À Mesa do Mundo VI – Luís Suspiro na Quinta de Santo António

Conheci a arte de Luís Suspiro na Ereira, no velho Condestável, numa refeição extraordinária e enriquecida por conversas gastronómicas em torno dos boletus e dos salmonetes de Setúbal. Ainda não visitei a sua mais recente casa, Na Ordem..., mas tive o prazer de reencontrar a arte do mestre Suspiro há poucos dias, num casamento. O N., homem de bom gosto, foi amigo dos seus amigos, e contratou um dos melhores cozinheiros portugueses para animar a boda que se realizou na quinta da família, perto do Cartaxo. Ficar-lhe-emos eternamente gratos, pois a experiência roçou, em alguns momentos, o sublime, e Suspiro acabou por ser a estrela do casamento (a noiva que me perdoe). E não estou a fazer uma avaliação dentro dos baixos padrões da “comida de casamento”.


Durante um par de horas, e antes de nos sentarmos à mesa, fomos brindados com uma longa viagem pela gastronomia portuguesa, feita de engenho, criatividade e primor técnico. Como devem calcular, não tirei notas, para além do registo visual. Mas tão cedo não me vou esquecer de alguns sabores que me passaram pela boca, tal como a açorda de ovas, a açorda de tomate, o bacalhau à brás, a feijoada e o creme de abóbora. Os enchidos eram perfeitos (a morcela com compota de ameixa que se vê ali em baixo numas colheres brancas é indescritível) e estavam muito bem acompanhadas pelo pão confeccionado pelo próprio Luís Suspiro. Circularam também diversas chamuças e empadinhas, todas elas surpreendentes e deliciosas. E aquele crepe que se vê numa das imagens, por cima do creme de abóbora, quase nos levava às lágrimas.

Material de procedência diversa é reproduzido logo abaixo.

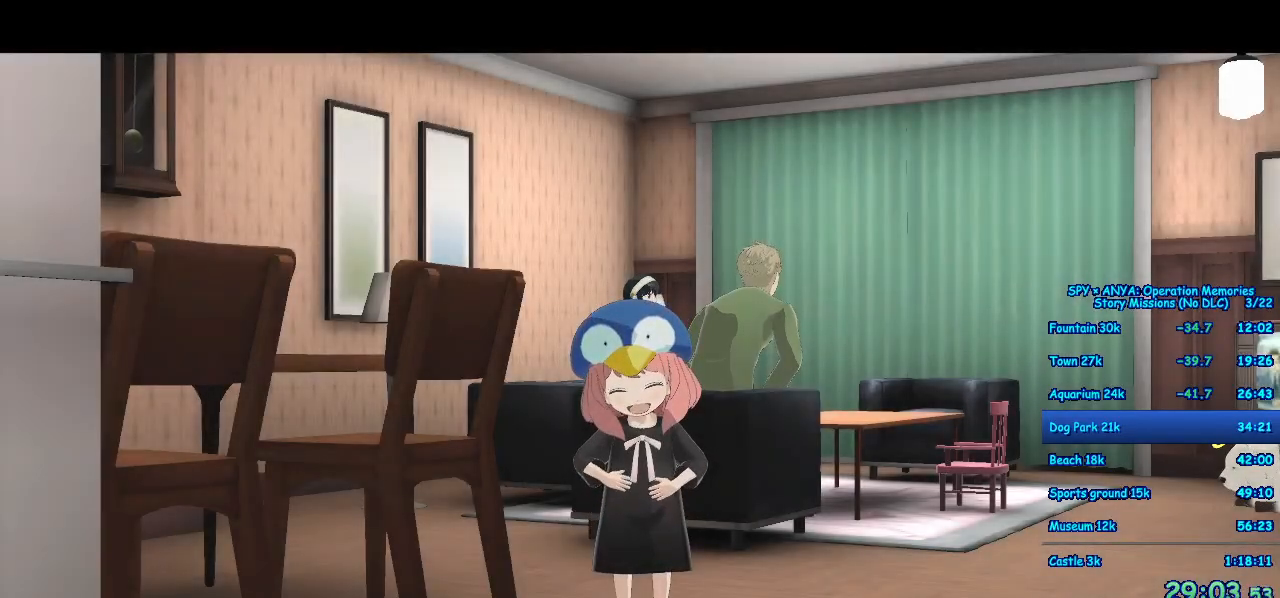
{"buttons": ["A"], "left_stick": "right", "right_stick": "center", "events": []}
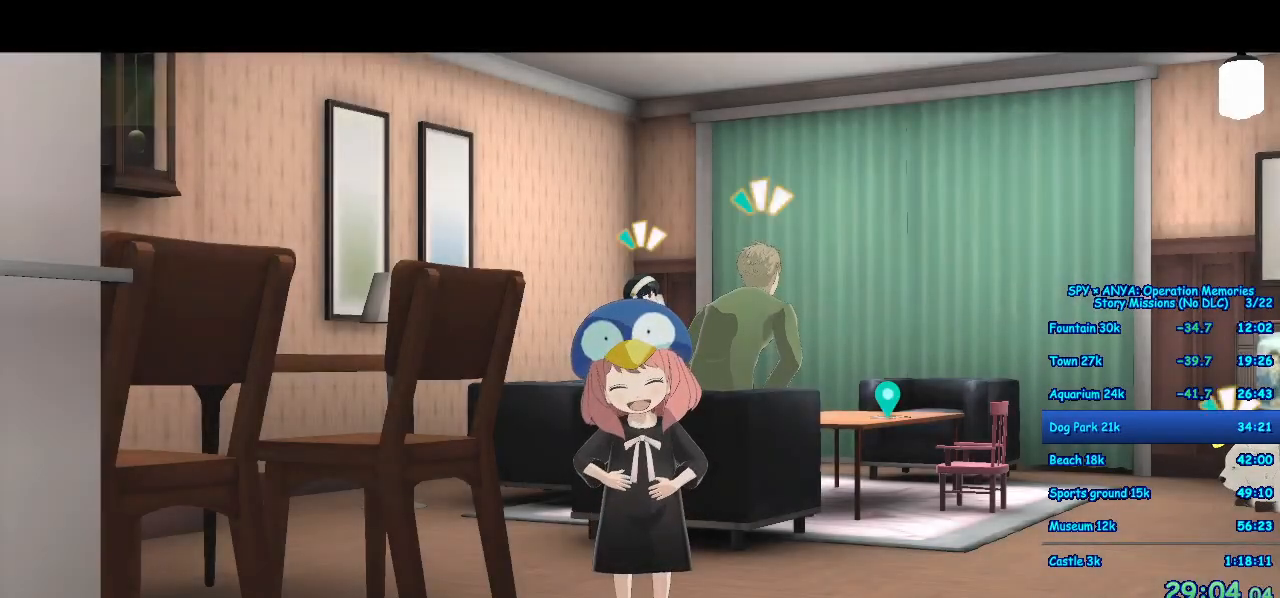
{"buttons": ["A"], "left_stick": "right", "right_stick": "center", "events": []}
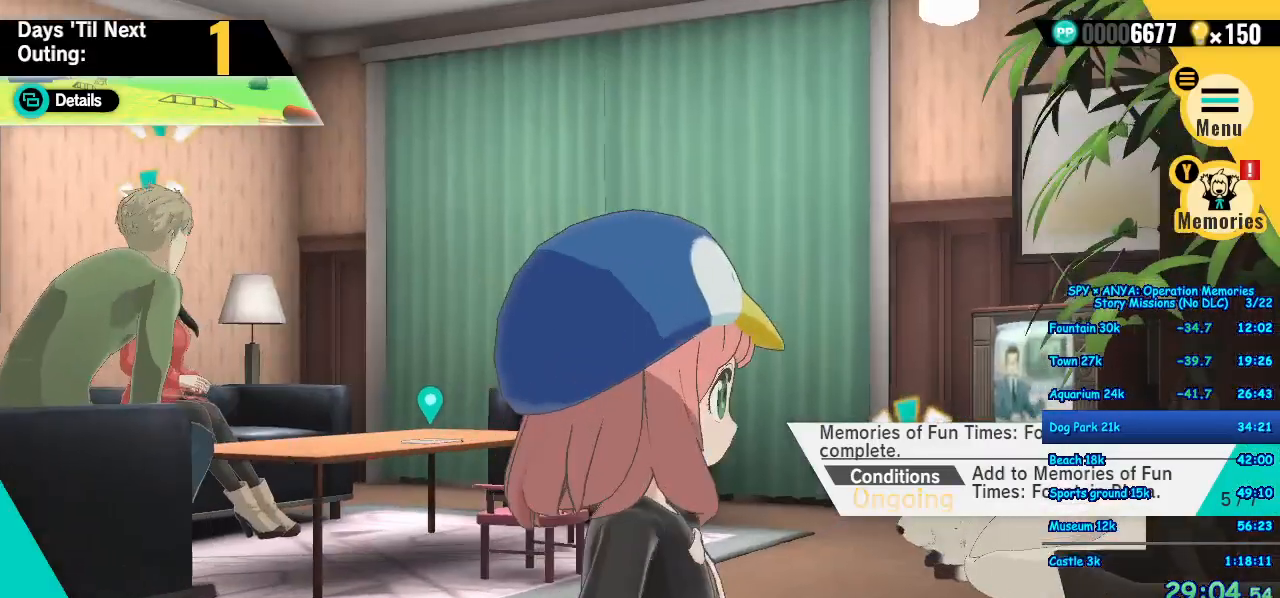
{"buttons": ["A"], "left_stick": "center", "right_stick": "center"}
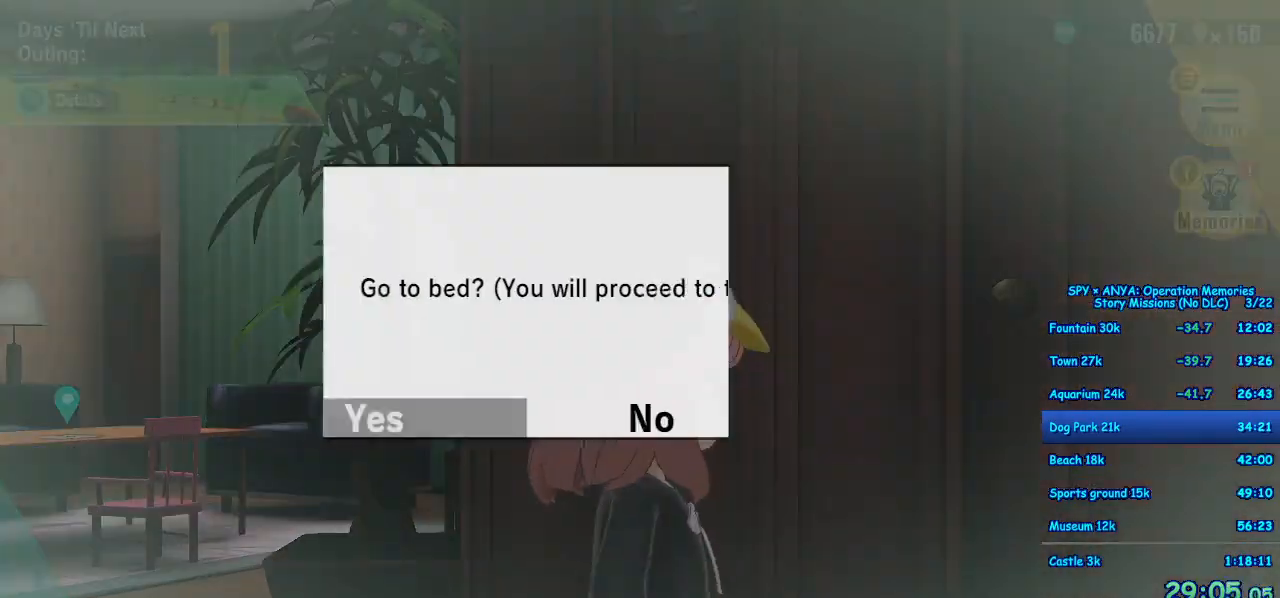
{"buttons": ["A"], "left_stick": "center", "right_stick": "center", "events": [[67, "B", "down"], [117, "B", "up"], [217, "B", "down"], [267, "B", "up"], [350, "B", "down"], [417, "B", "up"]]}
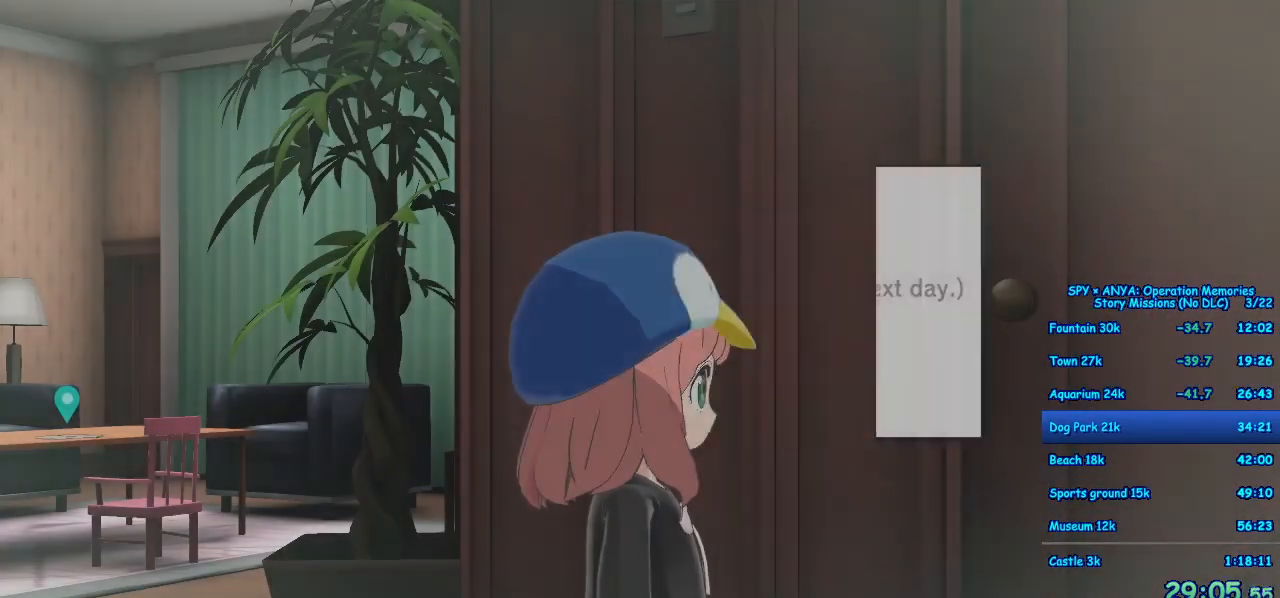
{"buttons": [], "left_stick": "center", "right_stick": "center", "events": [[250, "A", "up"]]}
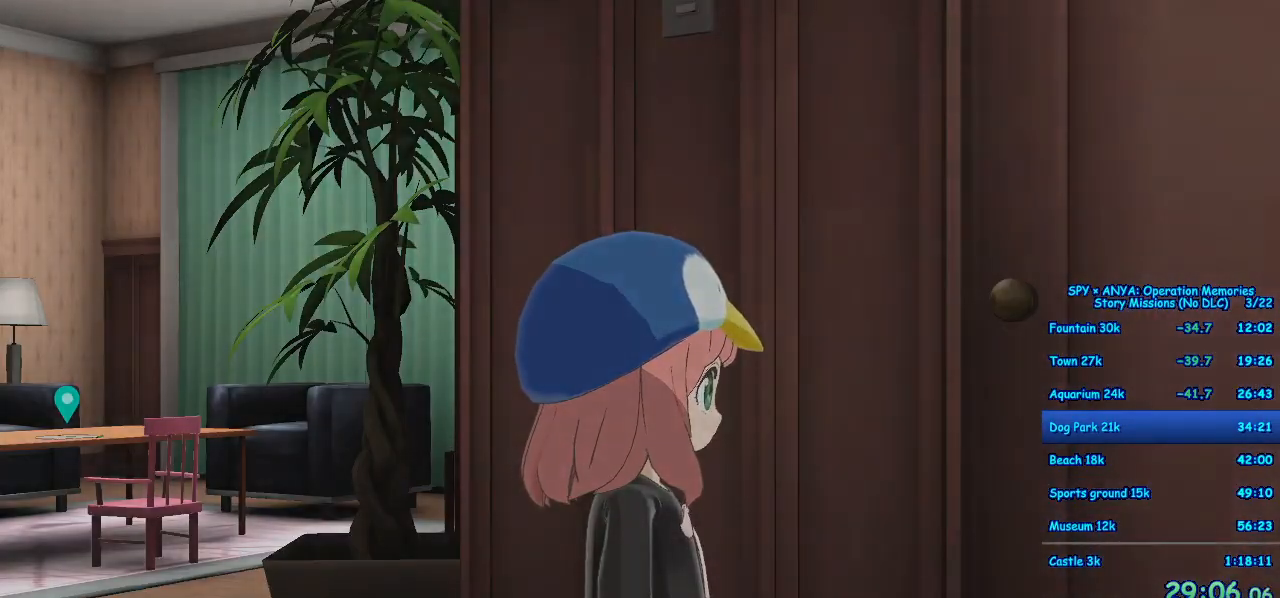
{"buttons": [], "left_stick": "center", "right_stick": "center", "events": []}
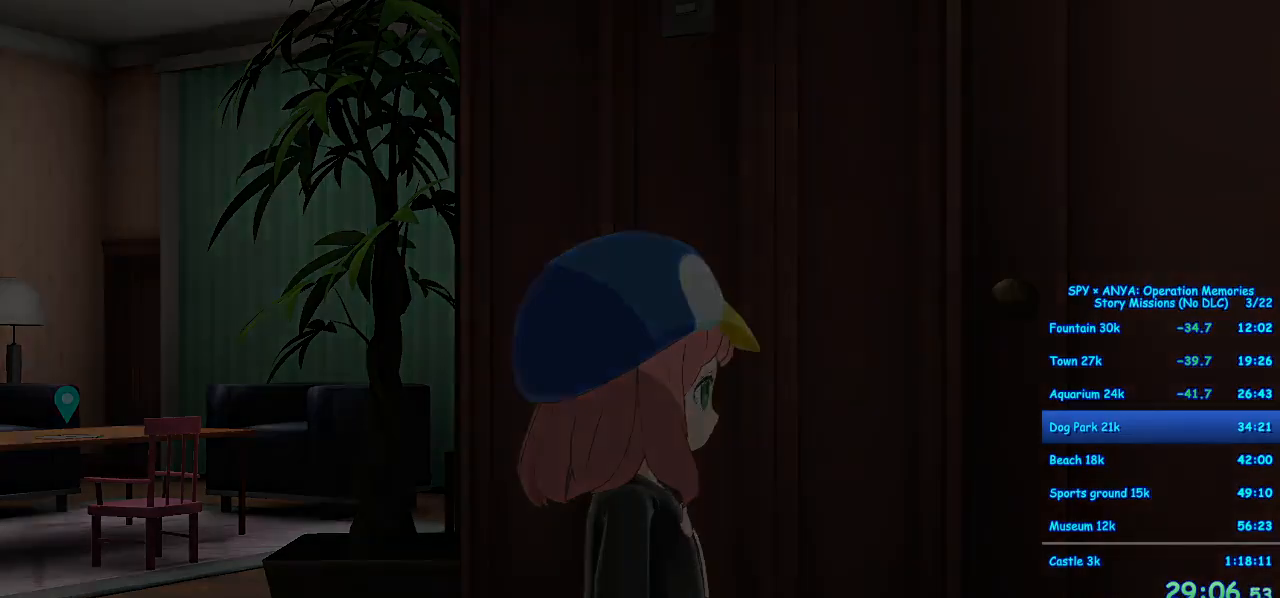
{"buttons": [], "left_stick": "center", "right_stick": "center", "events": []}
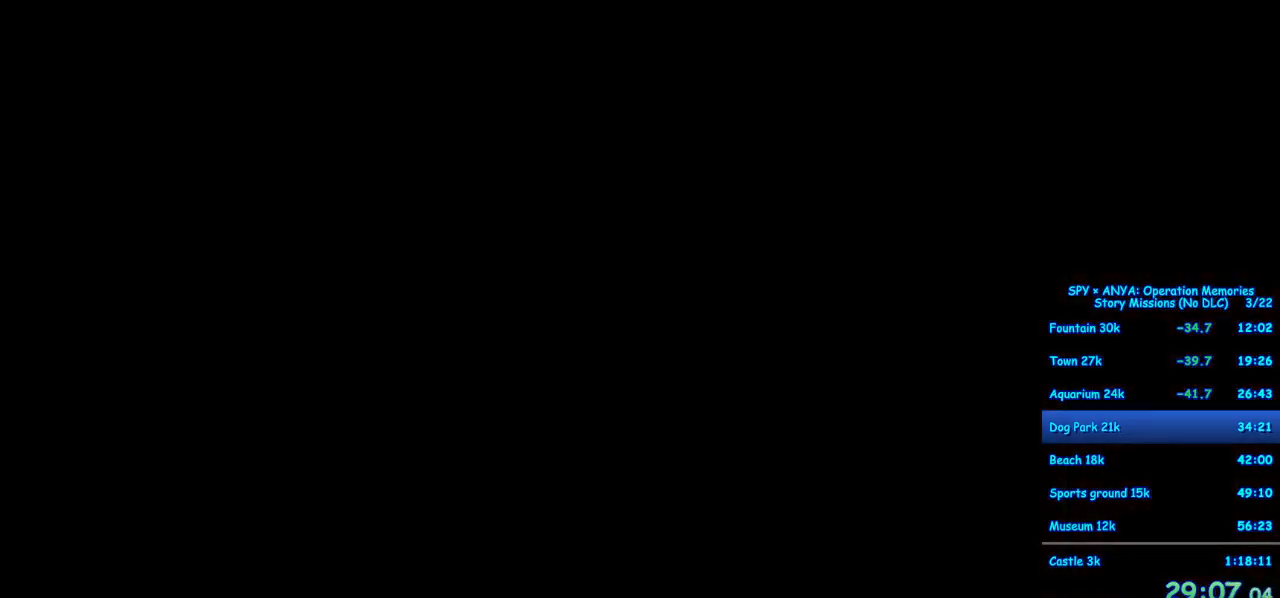
{"buttons": [], "left_stick": "center", "right_stick": "center", "events": []}
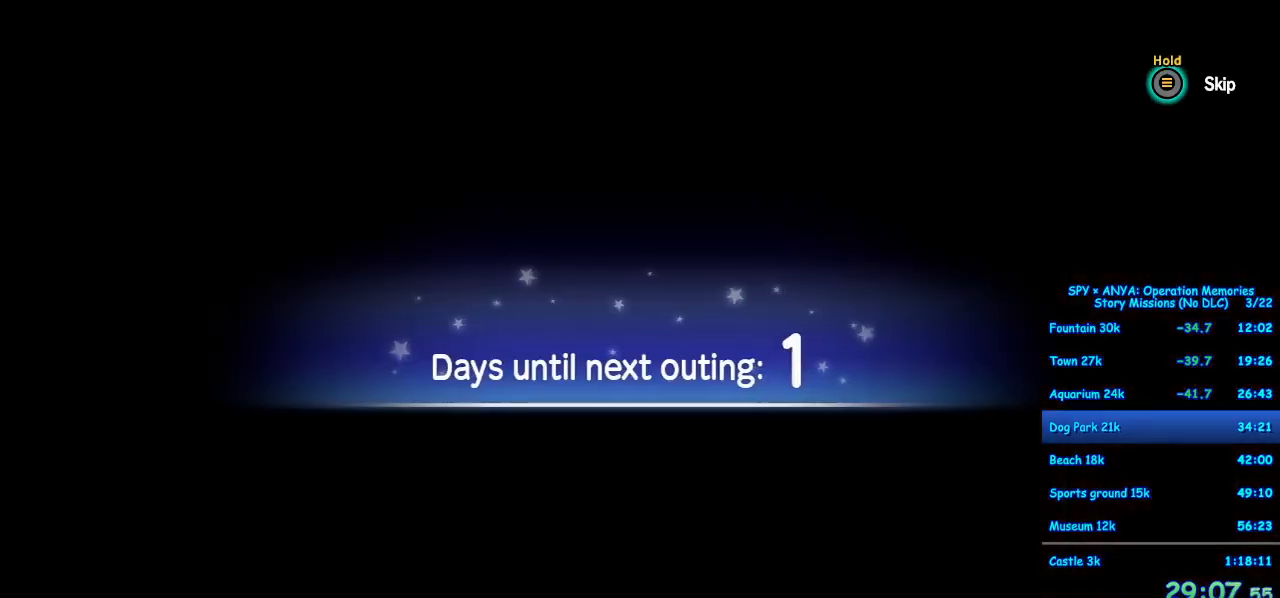
{"buttons": ["B"], "left_stick": "center", "right_stick": "center", "events": [[150, "B", "down"]]}
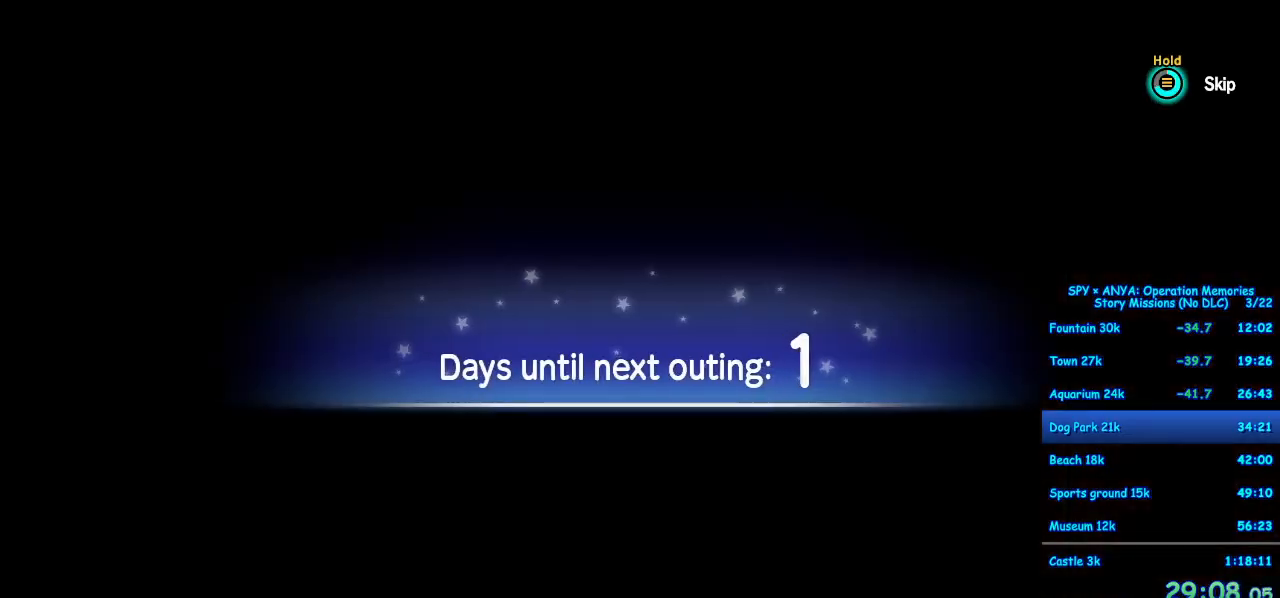
{"buttons": [], "left_stick": "center", "right_stick": "center", "events": [[250, "B", "up"]]}
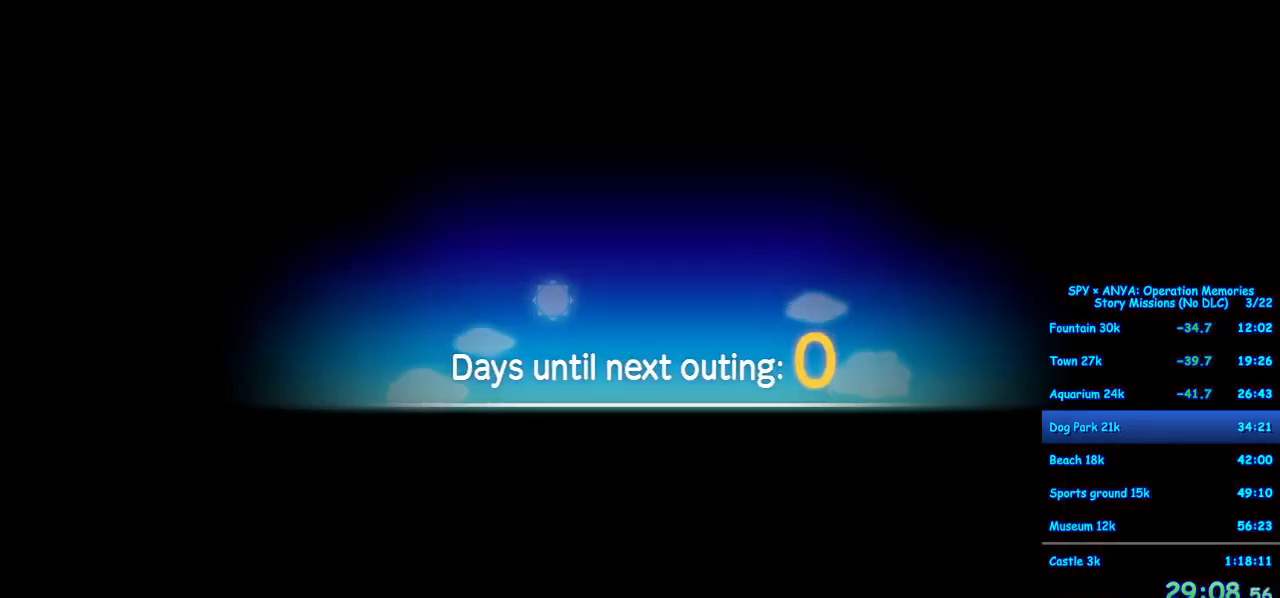
{"buttons": [], "left_stick": "center", "right_stick": "center", "events": []}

À mesa a festa foi mais modesta e o chefe arriscou menos. Compreende-se, é necessário servir centena e meia de convidados, e não há milagres. E é preciso agradar a todos. Mesmo assim, a refeição deixou bem lá em baixo os tais padrões da “comida de casamento”. Começámos com uma Perdiz de Escabeche com Misto de Salada alface Frisada e Frutos Secos, muito boa. Depois, veio o melhor, os Lombos de Bacalhau com Batatinhas a Murro em Versão Lagareira, Miga Crocante de Espinafres com Broa de Milho, Frutos Secos e Molho de Queijo de Serpa. Foi, provavelmente, o melhor bacalhau que comi em Portugal. (O seu sabor, textura e a forma como se abria em lascas deu a ideia de que poderia ter sido confitado, mas não posso garantir que tenha sido esse o tratamento.) Para limpar o palato tivemos um Sorvete de Maçã Verde com Molho de Poejo e Maracujá Roxo.
As Bochechas de Porco Preto de Barrancos em Vinho Tinto Acompanhadas por Castanhas com Erva Doce e Espargos Verdes Salteados em Azeite Virgem de Ervas, resultaram muito bem, com a carne a desfazer-se ao contacto com garfo. Só as castanhas acusaram as características do jantar, tendo chegado à mesa um pouco secas. No entanto, o sabor dado pela erva doce é digno de registo. Para sobremesa, Suspiro ofereceu-nos Frutos Silvestres com Pastelinho de Tentúgal em Dois Dhocolates e Sorvete de Manga. Os frutos silvestres estavam demasiadamente gelados, a fazer doer os dentes, o que retirou algum do prazer que o prato nos poderia ter dado, mesmo depois de várias horas a experimentar sabores. Mas a avaliação geral do jantar é elevada. Já em relação às entradas, a nota máxima é a mais justa. O Luís continua em forma.

Carlos Miguel Fernandes

1 comment:

Cláudia A. said...

Que banquete magnífico. Fiquei encantada e com água na boca.